━━━ Supplied material ━━━

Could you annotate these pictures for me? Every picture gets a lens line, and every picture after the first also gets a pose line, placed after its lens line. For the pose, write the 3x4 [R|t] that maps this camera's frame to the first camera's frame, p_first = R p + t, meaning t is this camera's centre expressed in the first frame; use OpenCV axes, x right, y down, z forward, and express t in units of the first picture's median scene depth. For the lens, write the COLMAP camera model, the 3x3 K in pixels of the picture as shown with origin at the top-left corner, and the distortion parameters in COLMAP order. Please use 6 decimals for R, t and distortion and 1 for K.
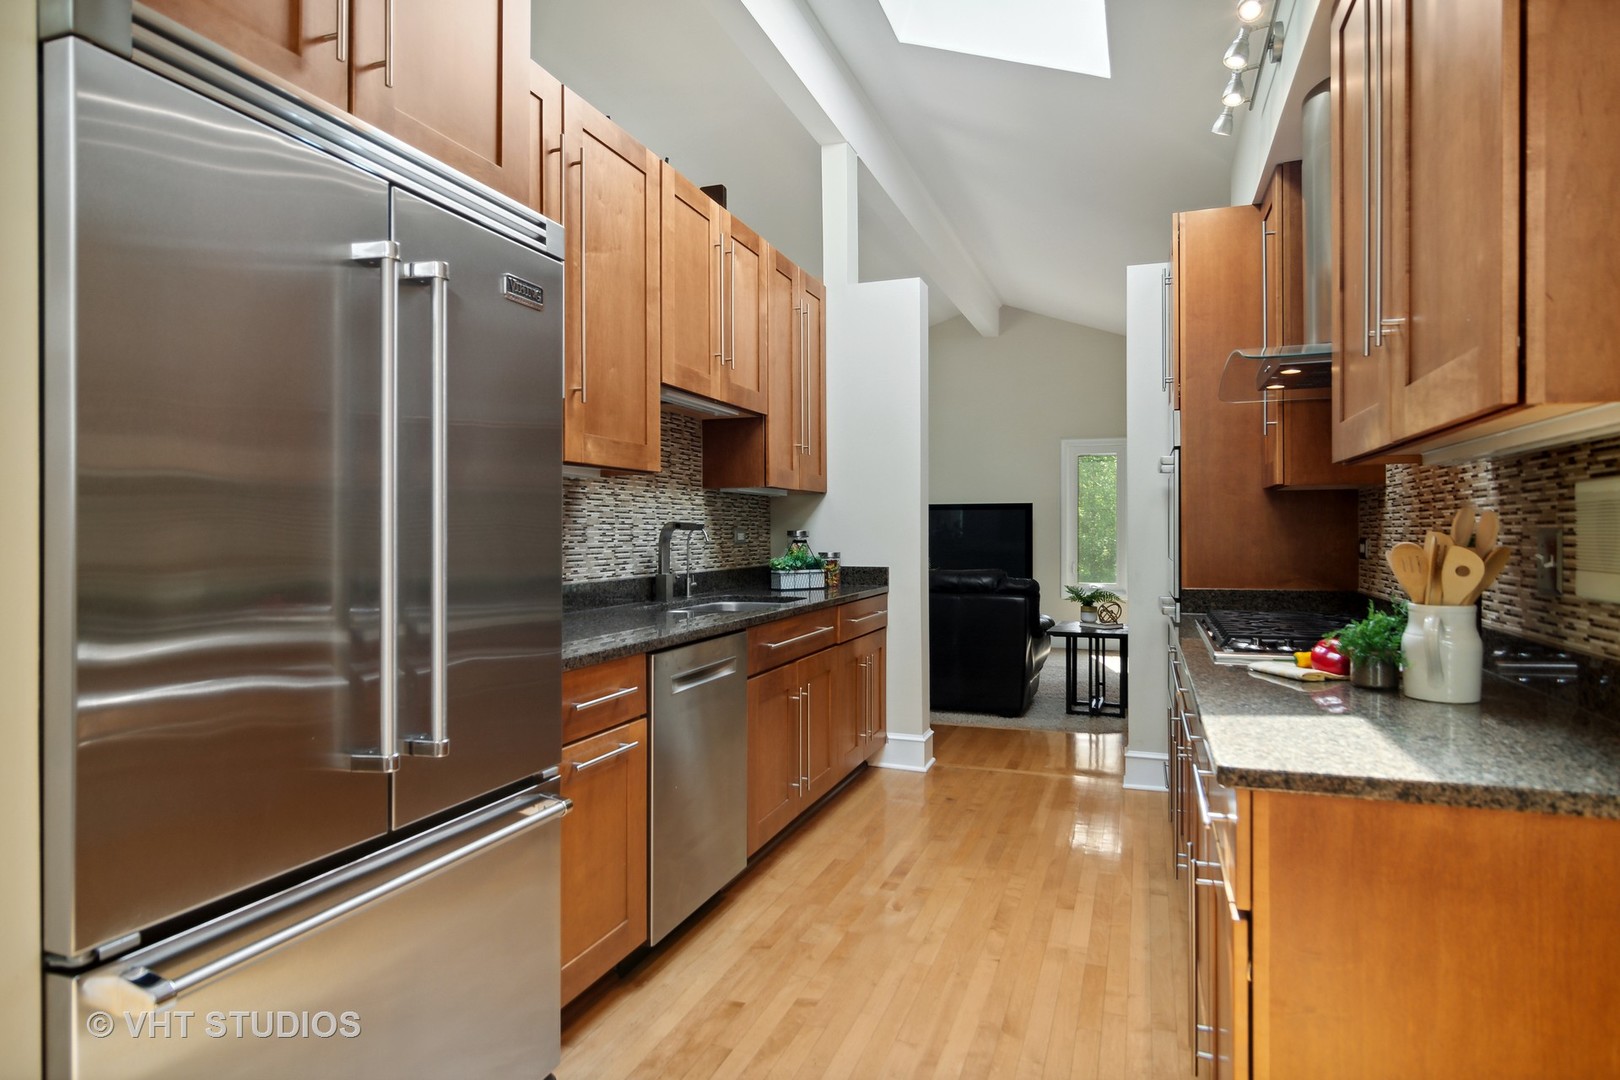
lens RADIAL K [[882.3, 0, 818.5], [0, 882.3, 541.1], [0, 0, 1]] dist [-0.000651, 0.000072]
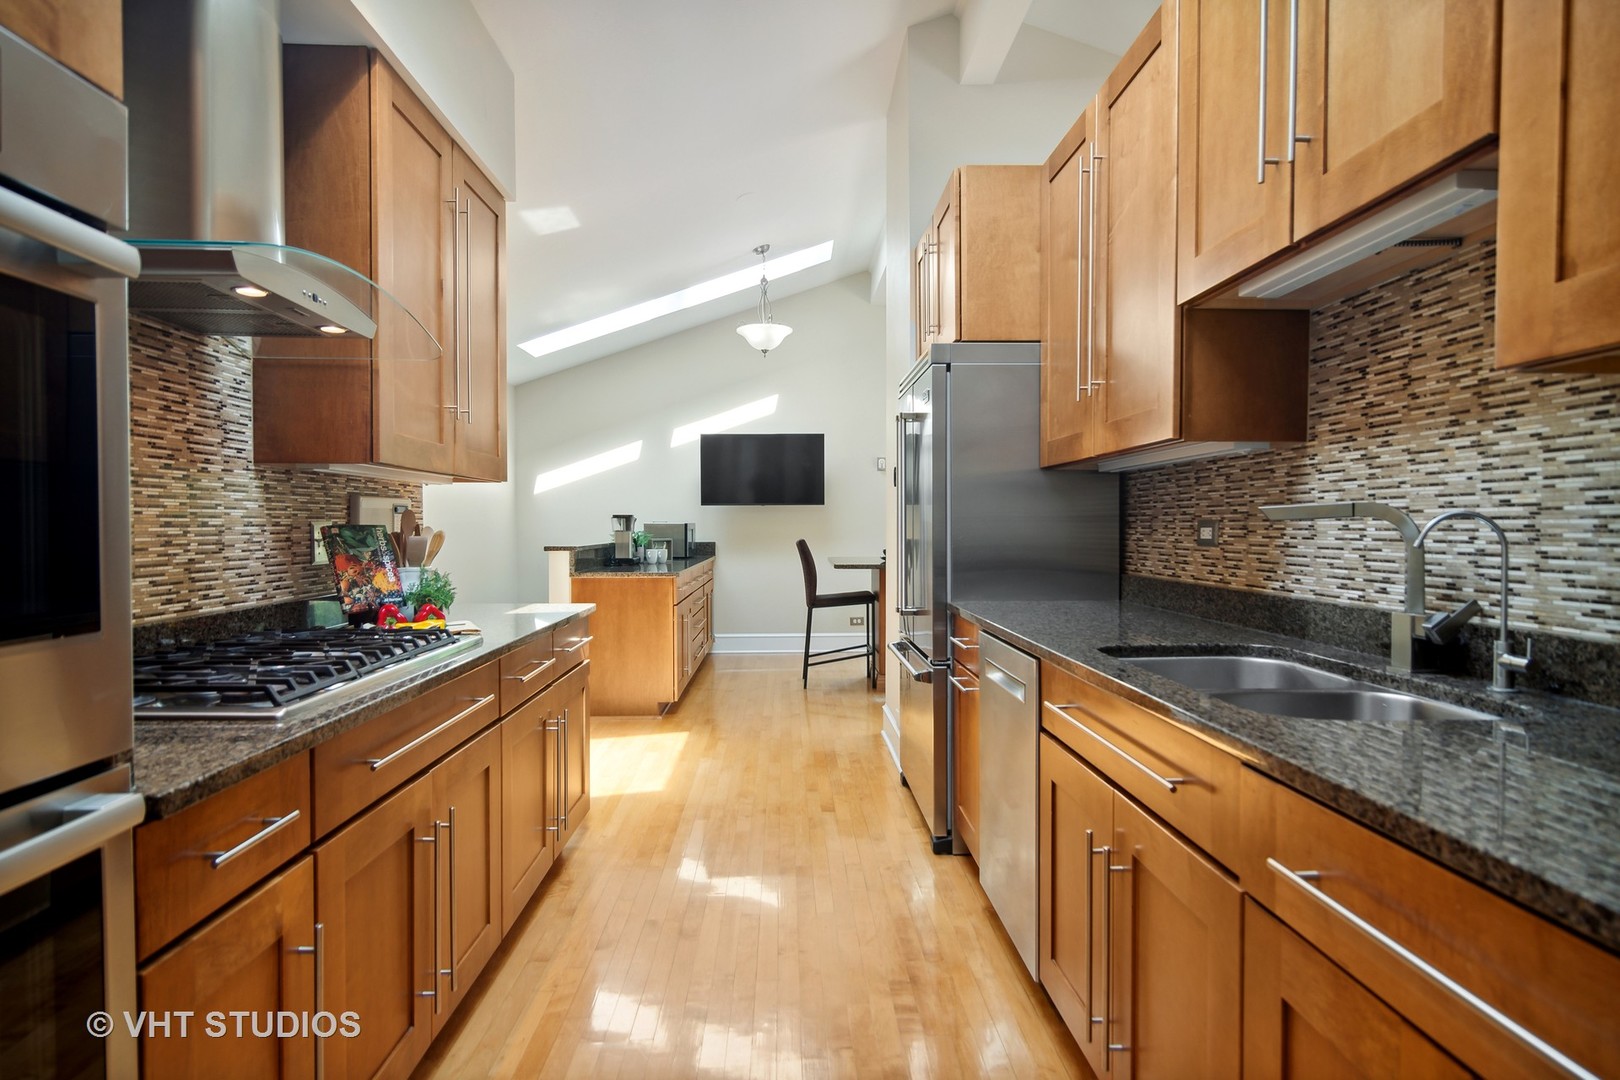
lens RADIAL K [[882.3, 0, 818.5], [0, 882.3, 541.1], [0, 0, 1]] dist [-0.000651, 0.000072]
pose [[-0.921296, 0.008763, -0.388764, 0.318673], [-0.003228, 0.999539, 0.030180, -0.015106], [0.388849, 0.029059, -0.920843, 1.399079]]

━━━

** Exercise goal **
Copy out all of the lines above word for word, leaving out the pictures.

** Answer section **
Could you annotate these pictures for me? Every picture gets a lens line, and every picture after the first also gets a pose line, placed after its lens line. For the pose, write the 3x4 [R|t] that maps this camera's frame to the first camera's frame, p_first = R p + t, meaning t is this camera's centre expressed in the first frame; use OpenCV axes, x right, y down, z forward, and express t in units of the first picture's median scene depth. For the lens, write the COLMAP camera model, the 3x3 K in pixels of the picture as shown with origin at the top-left corner, and the distortion parameters in COLMAP order. Please use 6 decimals for R, t and distortion and 1 for K.
lens RADIAL K [[882.3, 0, 818.5], [0, 882.3, 541.1], [0, 0, 1]] dist [-0.000651, 0.000072]
lens RADIAL K [[882.3, 0, 818.5], [0, 882.3, 541.1], [0, 0, 1]] dist [-0.000651, 0.000072]
pose [[-0.921296, 0.008763, -0.388764, 0.318673], [-0.003228, 0.999539, 0.030180, -0.015106], [0.388849, 0.029059, -0.920843, 1.399079]]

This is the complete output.